▶ **Source document**:
____

- Kilowog as depicted in Hal Jordan and The Green Lantern Corps #13 (January 2017). Art by Ethan Van Sciver.

Publication information
- Publisher: DC Comics
- First appearance: Green Lantern Corps #201 (June 1986)
- Created by: Steve Englehart Joe Staton

In-story information
- Full name: Kilowog
- Species: Bolovaxian
- Place of origin: Bolovax Vik
- Team affiliations: Green Lantern Corps Rocket Red Brigade Justice League Justice League Europe
- Partnerships: Hal Jordan Guy Gardner John Stewart Kyle Rayner
- Notable aliases: Dark Lantern
- Abilities: Use of power ring grants: Uniform (suit and mask; Kilowog refuses mask); Flight; Force field; Space travel; Generation of hard-light constructs; Real-time translation of all-languages; Bolovaxianite physiology: Superhuman strength, speed, stamina, and durability; Genius-level intellect;

= Kilowog =

Fictional character in DC Comics; member of the Green Lantern Corps

Kilowog is a superhero appearing in American comic books published by DC Comics. The character is a member of the Green Lantern Corps.

Kilowog has been substantially adapted into media outside comics, primarily in association with Green Lantern. Michael Clarke Duncan, Kevin Michael Richardson, Dennis Haysbert, and Henry Rollins, among others, have voiced the character in television series and films.

____

▶ **Recorded data**:
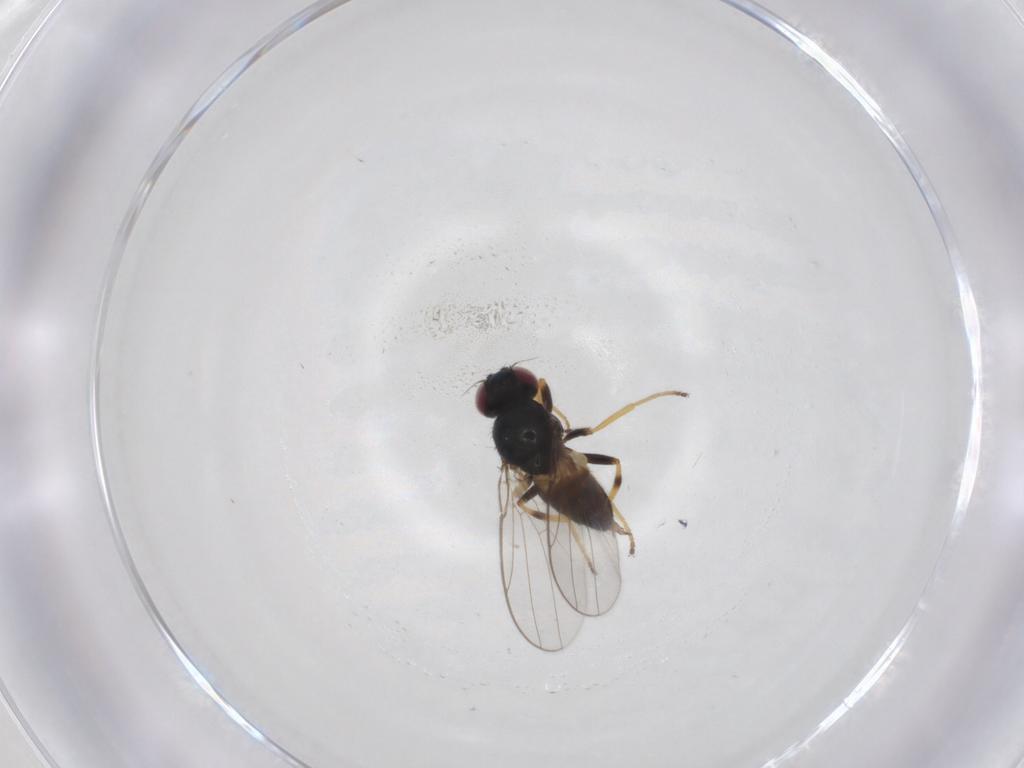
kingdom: Animalia
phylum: Arthropoda
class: Insecta
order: Diptera
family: Chloropidae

____

▶ **Required tasks**:
A. In the Kilowog article, which comic book issue was the character's first appearance?
B. Copy the Kilowog article word for word, from "- Kilowog as" up to and including "#201 (June 1986)".

▶ **Outputs in order**:
A. Green Lantern Corps #201 (June 1986).

B.
- Kilowog as depicted in Hal Jordan and The Green Lantern Corps #13 (January 2017). Art by Ethan Van Sciver.

Publication information
- Publisher: DC Comics
- First appearance: Green Lantern Corps #201 (June 1986)